CfP: Society for Exact Philosophy 2008

Call for Papers

The Society for Exact Philosophy invites submission of papers for the 36th annual S.E.P. conference to be held at the University of Wyoming in Laramie, Wyoming. May 13-17, 2008.

Keynote speakers:
George Bealer (Yale),
Charles Chihara (Berkeley),
Graeme Forbes (Colorado).

Conference organizer: Prof. Mark Moffett (Wyoming).

Paper submissions in all areas of analytic philosophy are welcomed.

Paper submission deadline: January 31st, 2008.

“The SEP is dedicated to providing sustained discussion among researchers who believe that rigorous methods have a place in philosophical investigations.” Information on the Society and its previous meetings is on the web at http://www.phil.ufl.edu/SEP.

Conference website: http://www.phil.ufl.edu/SEP/meetings/2008/

Submission Instructions

Authors are requested to submit their papers according to the following guidelines: 1) Papers should be prepared for blind refereeing, 2) put into PDF file format, and 3) sent as an email attachment to the address given below — where 4) the subject line of the submission email should include the key-phrase “SEP submission”, and 5) the body text of the email message should constitute a cover page for the submission by including i) return email address, ii) author’s name, iii) affiliation, iv) paper title, and v) short abstract.
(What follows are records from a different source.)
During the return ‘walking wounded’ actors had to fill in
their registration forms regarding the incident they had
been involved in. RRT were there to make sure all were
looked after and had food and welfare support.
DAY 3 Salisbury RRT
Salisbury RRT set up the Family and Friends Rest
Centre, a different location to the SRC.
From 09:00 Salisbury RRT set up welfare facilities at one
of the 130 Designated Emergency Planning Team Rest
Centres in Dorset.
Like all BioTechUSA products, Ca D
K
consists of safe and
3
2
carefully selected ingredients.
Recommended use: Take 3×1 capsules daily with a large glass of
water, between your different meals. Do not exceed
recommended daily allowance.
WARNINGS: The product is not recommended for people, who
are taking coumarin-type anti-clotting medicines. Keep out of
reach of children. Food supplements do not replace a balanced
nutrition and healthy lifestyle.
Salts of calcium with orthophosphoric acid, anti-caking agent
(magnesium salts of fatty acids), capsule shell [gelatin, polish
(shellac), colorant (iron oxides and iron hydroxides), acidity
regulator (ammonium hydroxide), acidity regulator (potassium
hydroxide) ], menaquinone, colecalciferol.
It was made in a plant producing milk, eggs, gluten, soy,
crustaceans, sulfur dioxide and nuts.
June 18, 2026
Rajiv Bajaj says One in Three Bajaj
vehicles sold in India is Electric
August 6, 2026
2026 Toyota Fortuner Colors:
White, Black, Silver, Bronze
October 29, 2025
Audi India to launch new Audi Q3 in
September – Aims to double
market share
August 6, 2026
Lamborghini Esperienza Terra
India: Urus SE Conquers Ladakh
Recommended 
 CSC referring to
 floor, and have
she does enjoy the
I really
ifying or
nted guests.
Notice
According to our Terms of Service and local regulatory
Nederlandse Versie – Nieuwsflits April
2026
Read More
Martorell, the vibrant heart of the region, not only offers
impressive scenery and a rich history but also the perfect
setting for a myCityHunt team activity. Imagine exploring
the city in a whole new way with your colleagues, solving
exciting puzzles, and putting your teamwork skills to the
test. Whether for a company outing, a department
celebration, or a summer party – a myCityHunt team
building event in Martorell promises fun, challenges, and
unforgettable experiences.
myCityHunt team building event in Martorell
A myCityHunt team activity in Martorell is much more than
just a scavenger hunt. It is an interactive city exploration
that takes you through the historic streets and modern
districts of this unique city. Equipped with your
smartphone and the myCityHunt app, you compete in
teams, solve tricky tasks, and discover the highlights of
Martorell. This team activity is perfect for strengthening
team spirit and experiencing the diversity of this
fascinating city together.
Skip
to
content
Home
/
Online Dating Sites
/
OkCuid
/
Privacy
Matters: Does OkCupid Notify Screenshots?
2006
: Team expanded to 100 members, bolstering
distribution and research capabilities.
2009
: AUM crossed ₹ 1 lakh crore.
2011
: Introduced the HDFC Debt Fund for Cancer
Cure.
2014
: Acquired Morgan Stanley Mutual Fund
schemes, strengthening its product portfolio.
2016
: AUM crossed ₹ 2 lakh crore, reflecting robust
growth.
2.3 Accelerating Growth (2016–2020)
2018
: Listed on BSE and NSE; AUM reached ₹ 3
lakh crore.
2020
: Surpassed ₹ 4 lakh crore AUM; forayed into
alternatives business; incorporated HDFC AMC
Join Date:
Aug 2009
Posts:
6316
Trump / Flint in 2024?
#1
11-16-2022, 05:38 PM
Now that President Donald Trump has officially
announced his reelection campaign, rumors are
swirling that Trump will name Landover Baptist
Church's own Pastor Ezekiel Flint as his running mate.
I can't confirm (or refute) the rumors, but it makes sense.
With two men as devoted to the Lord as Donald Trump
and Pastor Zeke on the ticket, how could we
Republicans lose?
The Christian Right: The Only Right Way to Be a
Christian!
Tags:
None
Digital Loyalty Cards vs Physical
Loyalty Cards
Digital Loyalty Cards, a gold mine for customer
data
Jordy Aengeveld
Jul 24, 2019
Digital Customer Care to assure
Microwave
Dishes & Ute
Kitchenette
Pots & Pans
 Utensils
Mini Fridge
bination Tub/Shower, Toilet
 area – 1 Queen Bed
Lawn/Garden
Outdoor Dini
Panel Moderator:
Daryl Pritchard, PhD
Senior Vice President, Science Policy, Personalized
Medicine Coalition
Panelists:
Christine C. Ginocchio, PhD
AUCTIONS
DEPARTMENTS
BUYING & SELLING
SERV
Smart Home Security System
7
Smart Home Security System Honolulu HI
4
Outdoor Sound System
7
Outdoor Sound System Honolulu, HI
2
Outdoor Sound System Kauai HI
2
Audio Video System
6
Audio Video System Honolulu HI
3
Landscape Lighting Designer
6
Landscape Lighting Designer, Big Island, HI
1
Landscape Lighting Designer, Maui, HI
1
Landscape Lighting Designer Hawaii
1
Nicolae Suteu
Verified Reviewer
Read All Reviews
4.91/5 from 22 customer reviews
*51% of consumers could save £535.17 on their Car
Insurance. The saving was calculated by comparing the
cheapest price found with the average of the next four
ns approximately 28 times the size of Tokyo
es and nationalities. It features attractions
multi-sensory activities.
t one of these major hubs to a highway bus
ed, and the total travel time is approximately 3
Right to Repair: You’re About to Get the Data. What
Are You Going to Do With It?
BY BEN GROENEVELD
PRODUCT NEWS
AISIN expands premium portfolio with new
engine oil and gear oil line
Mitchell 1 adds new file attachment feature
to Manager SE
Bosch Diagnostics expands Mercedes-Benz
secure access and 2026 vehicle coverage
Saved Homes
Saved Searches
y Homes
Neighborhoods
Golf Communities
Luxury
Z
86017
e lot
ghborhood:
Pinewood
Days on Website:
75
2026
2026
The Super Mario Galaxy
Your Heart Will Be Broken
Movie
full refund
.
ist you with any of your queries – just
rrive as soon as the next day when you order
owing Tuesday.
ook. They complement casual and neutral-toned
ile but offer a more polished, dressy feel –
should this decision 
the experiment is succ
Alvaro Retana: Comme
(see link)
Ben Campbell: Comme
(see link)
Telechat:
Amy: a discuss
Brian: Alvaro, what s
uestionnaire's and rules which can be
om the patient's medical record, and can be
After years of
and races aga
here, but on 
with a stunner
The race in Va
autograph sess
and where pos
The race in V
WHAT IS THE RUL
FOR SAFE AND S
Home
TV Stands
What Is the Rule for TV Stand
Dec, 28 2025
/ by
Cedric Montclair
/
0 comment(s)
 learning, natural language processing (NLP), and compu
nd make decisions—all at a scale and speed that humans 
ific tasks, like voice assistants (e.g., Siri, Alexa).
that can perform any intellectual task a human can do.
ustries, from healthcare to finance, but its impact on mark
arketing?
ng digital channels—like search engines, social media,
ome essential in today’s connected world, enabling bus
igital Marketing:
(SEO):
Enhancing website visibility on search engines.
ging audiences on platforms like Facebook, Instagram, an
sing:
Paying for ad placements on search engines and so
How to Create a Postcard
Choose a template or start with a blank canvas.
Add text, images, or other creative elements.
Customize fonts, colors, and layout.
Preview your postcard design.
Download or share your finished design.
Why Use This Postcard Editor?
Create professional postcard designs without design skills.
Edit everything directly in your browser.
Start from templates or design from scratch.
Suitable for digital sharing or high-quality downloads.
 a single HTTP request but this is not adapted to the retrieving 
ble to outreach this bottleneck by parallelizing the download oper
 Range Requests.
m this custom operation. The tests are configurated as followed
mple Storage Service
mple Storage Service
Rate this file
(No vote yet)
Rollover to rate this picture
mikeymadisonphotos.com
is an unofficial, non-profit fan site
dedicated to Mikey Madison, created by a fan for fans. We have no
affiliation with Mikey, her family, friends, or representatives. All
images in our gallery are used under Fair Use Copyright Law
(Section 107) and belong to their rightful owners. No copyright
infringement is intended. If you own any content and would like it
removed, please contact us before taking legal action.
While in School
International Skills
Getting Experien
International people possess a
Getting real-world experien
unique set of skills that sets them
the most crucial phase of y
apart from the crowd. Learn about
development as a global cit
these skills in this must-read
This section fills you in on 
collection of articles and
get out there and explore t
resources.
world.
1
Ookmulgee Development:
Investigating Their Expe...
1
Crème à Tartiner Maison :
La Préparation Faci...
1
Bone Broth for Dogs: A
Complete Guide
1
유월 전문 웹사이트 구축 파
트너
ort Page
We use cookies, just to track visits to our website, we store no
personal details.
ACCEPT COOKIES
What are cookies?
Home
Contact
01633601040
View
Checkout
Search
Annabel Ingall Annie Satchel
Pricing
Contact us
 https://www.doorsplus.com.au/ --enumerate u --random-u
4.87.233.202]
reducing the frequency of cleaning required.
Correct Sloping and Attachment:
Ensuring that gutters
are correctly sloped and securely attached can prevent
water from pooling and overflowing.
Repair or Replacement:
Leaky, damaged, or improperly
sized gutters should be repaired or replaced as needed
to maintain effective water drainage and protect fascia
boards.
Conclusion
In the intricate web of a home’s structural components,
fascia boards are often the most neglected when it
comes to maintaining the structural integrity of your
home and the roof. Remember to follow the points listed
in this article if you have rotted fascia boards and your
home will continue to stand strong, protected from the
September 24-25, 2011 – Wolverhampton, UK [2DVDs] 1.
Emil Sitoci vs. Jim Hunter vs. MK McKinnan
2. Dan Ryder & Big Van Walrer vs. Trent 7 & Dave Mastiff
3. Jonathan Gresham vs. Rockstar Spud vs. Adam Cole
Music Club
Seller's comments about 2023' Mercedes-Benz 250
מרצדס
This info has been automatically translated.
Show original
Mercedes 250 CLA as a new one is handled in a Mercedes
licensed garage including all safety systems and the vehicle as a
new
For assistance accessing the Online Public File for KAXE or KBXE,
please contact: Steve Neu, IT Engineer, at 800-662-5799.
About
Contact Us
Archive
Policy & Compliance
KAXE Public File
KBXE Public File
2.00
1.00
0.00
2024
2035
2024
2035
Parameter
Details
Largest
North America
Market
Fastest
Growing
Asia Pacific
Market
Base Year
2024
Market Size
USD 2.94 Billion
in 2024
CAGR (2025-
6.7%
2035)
Electronic submissions should be sent to sep-conference_AT_phil.ufl.edu

Nota Bene: All submissions will receive email confirmation of receipt. If your submission does not soon result in such an email confirmation, please send an inquiry either to the above address or to the local organizer.

Length

You should plan on having 40 minutes presentation time. We suppose this to be the principle guide in judging the length of the paper you send. It is the norm at SEP meetings for speakers to present rather than read their papers (and this is a virtue), so it is to be expected that presentation time and page length will only loosely correlate.

That said, do please bear in mind that a referee needs to both grasp the content of your paper and be able to readily envisage how you could present it in the available time. So, if your paper runs long, you might for this reason what to prep a shortened version.

(If you prefer a page number specification to this human guideline: fifteen double-spaced pages is a common norm for forty minute talks.)